Ruby Tuesday has decided against fighting its age discrimination suit in court and will take a settlement. The Equal Employment Opportunity Commission (EEOC) brought the age discrimination case against the restaurant after complaints arose around six of its chains. While Ruby Tuesday is not admitting guilt or that there actually was age based discrimination, it is agreeing to pay $575,000. Additionally, Ruby Tuesday will be taking steps to prevent future age discrimination. One of the steps Ruby Tuesday will be taking is to not only keep applications and records according to Age Discrimination in Employment Act (ADEA) and EEOC requirements, but to perform random audits at the six chains to ensure compliance, as well.
Age Discrimination in Employment Act
The Age Discrimination in Employment Act is a federal law that protects individuals who are 40 years old or older. It is an interesting law because it does not protect those under 40 and there is no reverse discrimination, meaning employers can have and show preferences for those who are over 40 without violating the law. That does not, however, mean that employers who are over 40 are free to discriminate against others who are over 40. For example, even though an employer may only hire those over 40, the employer can still face complaints if the employer discriminates between two employees who are both 42 or between an employee who is 50 and one who is 60. The law applies during all phases of employment from hiring to firing.
Some states have extended age discrimination protection beyond federal levels with state laws that include those under 40. However, Washington is not one of those states. The Washington State Law Against Discrimination provides similar protections to the ADEA against age discrimination in employment and the law specifically address the 40 year age minimum.

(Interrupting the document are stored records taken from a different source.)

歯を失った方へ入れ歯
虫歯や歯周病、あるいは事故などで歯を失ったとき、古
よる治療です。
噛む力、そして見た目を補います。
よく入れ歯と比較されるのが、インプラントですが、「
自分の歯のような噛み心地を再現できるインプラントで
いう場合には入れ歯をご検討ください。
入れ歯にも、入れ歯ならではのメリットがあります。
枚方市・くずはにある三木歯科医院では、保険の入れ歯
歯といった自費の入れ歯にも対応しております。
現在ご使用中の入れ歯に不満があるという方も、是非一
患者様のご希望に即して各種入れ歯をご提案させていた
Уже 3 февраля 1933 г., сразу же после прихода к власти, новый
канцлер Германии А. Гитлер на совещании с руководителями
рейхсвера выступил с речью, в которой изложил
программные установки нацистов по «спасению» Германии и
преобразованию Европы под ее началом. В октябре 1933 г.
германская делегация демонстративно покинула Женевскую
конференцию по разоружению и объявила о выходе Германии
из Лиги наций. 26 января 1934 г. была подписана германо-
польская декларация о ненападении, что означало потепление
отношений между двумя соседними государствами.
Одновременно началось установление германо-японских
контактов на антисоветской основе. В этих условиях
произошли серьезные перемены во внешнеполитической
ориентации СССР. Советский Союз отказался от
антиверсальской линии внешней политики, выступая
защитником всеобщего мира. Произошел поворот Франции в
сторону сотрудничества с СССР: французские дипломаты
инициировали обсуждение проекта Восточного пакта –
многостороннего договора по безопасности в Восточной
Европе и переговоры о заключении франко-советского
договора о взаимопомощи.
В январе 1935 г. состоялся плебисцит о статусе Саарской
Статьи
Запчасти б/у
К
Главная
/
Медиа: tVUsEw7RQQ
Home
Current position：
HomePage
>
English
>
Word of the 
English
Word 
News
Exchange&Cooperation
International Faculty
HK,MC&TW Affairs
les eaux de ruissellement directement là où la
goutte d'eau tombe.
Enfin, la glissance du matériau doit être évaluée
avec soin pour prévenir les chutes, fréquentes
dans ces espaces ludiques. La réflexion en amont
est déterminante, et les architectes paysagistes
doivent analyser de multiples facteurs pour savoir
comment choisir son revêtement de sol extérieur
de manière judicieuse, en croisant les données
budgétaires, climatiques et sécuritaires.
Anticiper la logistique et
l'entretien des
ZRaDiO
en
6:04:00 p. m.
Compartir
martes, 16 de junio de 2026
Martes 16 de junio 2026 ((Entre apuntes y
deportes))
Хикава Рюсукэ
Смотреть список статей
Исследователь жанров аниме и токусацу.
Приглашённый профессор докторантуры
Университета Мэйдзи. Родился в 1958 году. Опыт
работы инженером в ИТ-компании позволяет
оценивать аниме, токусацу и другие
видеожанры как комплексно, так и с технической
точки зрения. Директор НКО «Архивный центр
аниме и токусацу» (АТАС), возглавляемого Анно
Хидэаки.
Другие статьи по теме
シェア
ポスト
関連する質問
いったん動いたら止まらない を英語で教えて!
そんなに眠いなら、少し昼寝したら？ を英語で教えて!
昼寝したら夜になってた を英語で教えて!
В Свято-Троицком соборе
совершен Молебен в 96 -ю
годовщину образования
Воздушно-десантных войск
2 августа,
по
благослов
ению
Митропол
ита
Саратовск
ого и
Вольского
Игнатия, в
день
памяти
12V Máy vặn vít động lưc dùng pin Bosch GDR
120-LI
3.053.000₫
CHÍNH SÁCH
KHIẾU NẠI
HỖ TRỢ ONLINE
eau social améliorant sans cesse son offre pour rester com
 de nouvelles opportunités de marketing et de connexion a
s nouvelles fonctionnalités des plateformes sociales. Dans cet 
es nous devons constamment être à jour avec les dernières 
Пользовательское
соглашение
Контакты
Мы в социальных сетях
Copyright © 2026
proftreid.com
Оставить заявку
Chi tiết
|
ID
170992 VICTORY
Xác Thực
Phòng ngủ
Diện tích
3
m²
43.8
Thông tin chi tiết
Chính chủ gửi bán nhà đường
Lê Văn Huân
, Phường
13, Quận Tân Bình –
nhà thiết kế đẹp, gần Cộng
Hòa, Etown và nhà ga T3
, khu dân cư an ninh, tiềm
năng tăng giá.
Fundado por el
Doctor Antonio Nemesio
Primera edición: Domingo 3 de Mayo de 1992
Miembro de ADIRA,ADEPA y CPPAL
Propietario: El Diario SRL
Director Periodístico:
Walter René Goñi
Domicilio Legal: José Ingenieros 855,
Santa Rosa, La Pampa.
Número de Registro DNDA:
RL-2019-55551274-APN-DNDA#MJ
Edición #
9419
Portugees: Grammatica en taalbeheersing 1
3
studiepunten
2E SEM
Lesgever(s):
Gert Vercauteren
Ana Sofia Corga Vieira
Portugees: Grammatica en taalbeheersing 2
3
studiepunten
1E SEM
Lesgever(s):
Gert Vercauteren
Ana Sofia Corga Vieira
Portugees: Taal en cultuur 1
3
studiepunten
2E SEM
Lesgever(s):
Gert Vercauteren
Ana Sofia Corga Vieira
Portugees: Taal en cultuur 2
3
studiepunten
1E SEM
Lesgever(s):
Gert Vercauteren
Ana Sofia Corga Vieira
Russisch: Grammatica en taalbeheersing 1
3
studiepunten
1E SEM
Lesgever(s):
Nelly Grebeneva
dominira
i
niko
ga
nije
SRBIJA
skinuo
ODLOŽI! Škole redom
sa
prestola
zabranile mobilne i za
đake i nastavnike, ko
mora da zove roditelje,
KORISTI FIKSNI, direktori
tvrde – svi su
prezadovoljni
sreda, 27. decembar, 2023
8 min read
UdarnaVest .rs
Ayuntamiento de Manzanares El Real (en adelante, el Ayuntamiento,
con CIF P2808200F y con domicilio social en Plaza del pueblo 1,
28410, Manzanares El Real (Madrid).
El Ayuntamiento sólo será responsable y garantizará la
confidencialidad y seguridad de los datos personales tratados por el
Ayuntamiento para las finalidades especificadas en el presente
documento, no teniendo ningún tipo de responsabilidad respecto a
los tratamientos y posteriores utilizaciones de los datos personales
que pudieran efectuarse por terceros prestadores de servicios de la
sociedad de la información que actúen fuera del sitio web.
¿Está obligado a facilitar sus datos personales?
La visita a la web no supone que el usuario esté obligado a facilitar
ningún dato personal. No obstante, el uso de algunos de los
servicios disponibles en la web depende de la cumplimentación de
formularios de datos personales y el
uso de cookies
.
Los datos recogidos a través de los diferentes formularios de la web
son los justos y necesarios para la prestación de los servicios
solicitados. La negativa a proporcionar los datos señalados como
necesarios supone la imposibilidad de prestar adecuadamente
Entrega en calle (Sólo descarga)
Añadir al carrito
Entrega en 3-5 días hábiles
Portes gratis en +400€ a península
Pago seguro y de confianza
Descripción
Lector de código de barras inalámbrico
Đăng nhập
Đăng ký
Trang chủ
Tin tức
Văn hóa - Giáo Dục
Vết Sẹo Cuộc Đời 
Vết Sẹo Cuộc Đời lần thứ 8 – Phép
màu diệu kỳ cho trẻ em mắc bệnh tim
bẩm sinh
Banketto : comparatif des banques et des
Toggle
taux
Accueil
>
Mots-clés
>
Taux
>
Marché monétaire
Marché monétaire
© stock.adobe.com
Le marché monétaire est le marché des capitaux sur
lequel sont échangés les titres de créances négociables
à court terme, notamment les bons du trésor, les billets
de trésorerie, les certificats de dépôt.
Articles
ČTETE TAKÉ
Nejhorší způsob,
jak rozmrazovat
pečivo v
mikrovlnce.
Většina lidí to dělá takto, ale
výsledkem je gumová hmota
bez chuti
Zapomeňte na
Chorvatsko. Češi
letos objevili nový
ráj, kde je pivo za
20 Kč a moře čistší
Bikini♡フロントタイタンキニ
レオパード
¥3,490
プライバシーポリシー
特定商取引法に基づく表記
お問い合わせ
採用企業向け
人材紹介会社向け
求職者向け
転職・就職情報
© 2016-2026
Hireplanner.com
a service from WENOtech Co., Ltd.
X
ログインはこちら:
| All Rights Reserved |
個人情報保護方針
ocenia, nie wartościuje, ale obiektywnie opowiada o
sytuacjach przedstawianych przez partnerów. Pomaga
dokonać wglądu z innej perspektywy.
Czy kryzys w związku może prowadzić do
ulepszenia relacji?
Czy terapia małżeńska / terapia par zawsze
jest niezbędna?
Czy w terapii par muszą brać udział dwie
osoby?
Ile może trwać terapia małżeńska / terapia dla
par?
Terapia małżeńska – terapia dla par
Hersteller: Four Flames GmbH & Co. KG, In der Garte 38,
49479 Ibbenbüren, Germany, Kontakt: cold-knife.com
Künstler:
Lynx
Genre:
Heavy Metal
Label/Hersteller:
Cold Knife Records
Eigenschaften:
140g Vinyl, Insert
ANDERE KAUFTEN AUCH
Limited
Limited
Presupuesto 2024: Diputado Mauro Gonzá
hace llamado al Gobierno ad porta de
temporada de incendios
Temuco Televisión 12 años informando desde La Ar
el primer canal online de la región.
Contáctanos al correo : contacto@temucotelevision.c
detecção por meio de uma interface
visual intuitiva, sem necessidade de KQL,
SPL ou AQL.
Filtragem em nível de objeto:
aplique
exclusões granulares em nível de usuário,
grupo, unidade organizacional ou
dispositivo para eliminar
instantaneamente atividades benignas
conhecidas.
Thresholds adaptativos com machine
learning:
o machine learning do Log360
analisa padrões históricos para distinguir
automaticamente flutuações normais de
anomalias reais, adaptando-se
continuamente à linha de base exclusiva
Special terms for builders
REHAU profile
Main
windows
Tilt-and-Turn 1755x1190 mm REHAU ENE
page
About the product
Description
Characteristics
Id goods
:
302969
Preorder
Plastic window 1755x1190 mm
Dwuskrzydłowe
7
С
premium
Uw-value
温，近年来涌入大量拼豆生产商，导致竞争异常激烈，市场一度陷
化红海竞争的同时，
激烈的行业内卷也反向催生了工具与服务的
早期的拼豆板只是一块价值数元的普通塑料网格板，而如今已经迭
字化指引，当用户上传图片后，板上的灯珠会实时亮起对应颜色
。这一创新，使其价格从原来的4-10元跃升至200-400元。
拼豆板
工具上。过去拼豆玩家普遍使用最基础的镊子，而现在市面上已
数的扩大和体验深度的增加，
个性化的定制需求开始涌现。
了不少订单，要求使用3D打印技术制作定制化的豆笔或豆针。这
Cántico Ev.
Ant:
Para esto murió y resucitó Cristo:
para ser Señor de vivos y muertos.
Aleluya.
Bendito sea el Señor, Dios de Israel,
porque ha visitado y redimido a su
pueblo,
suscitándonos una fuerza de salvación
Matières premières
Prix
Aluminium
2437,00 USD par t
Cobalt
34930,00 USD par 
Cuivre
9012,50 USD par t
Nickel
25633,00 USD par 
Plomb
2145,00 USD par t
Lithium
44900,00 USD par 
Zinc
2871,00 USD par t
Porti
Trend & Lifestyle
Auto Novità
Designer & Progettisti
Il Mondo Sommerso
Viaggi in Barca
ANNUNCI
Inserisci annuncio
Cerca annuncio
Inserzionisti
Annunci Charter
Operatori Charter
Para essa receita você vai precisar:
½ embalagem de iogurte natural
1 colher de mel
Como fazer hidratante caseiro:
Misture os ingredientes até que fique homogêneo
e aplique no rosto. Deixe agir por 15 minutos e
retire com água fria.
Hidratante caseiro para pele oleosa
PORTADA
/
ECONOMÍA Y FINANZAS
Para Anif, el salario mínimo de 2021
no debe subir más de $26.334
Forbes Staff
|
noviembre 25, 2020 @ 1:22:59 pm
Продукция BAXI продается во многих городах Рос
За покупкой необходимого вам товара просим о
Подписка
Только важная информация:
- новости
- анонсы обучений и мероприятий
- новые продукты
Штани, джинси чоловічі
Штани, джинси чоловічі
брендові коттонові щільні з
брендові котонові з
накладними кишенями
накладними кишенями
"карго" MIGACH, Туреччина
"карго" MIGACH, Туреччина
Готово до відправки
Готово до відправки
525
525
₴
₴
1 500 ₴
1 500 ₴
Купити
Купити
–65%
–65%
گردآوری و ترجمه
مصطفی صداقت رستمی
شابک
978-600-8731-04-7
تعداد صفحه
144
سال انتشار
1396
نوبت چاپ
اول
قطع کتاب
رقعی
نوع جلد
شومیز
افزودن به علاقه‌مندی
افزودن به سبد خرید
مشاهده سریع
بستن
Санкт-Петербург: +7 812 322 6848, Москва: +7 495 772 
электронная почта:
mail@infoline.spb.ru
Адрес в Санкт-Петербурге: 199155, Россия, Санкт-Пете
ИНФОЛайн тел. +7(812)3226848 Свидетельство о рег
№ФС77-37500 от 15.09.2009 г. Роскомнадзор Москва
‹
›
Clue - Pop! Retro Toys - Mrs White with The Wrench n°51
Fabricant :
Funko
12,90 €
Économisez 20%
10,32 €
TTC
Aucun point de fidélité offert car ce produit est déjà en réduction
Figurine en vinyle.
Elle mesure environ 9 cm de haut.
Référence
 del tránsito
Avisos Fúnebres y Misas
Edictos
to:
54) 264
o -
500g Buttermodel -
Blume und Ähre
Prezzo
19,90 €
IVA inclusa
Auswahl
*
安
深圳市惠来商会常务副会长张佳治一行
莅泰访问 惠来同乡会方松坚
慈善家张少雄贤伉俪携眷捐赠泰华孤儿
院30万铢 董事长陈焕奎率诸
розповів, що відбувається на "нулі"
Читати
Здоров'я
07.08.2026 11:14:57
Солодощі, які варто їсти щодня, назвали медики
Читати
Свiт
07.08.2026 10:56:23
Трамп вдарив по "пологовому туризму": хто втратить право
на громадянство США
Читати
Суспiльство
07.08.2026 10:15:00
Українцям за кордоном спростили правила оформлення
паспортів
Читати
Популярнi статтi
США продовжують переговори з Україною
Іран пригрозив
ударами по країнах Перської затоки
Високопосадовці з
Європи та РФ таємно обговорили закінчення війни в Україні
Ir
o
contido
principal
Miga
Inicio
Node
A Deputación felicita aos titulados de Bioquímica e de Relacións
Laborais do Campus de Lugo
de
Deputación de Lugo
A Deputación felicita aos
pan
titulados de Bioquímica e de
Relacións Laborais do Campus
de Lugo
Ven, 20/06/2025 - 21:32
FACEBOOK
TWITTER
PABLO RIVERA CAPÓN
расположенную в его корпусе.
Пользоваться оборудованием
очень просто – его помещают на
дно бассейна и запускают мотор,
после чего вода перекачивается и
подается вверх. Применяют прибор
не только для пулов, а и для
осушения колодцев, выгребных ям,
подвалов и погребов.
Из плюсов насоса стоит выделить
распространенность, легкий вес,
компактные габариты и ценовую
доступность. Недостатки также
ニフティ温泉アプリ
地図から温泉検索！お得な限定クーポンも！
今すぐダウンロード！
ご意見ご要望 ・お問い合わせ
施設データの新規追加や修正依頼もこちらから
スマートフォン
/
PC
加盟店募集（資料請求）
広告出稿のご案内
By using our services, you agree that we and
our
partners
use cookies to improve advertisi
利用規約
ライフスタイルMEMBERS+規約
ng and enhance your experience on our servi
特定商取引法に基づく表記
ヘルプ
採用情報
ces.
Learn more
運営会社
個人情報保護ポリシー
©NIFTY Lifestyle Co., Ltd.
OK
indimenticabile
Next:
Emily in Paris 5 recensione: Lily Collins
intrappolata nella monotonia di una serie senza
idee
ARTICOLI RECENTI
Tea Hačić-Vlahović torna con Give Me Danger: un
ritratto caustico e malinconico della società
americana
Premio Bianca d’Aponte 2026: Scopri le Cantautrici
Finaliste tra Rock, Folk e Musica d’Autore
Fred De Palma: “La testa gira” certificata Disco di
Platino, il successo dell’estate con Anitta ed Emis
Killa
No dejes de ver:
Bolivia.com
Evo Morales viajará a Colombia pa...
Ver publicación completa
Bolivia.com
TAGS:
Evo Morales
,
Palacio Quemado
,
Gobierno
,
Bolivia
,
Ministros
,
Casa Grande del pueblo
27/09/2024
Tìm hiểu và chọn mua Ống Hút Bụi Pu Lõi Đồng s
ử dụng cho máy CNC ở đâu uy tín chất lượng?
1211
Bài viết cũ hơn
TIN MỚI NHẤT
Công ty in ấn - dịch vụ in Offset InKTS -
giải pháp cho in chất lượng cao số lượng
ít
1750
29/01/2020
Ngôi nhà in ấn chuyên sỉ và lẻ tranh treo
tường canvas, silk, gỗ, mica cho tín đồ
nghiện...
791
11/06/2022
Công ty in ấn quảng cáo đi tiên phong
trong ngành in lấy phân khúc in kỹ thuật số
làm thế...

There are some exceptions to the law which allow employers to hire those best suited for a position even if it leads to the appearance of age discrimination. If an employer can prove that there are legitimate reasons for setting an age range which would exclude those over 40, then it could be a defense. For instance, if the job position legitimately required considerable physical labor or had a similar requirement that would lead to the hiring of significantly fewer people over 40, then a person over 40 may file a complaint for discrimination. But that person would likely fail to prove that the discrimination was based on age and not another bona fide reason, such as an inability to perform necessary labor. Hiring practices that do not take age into consideration, beyond making sure the person is old enough to be employed, clear job descriptions, and good record keeping protect against potential discrimination, can provide a defense, and could have prevented Ruby Tuesday’s predicament.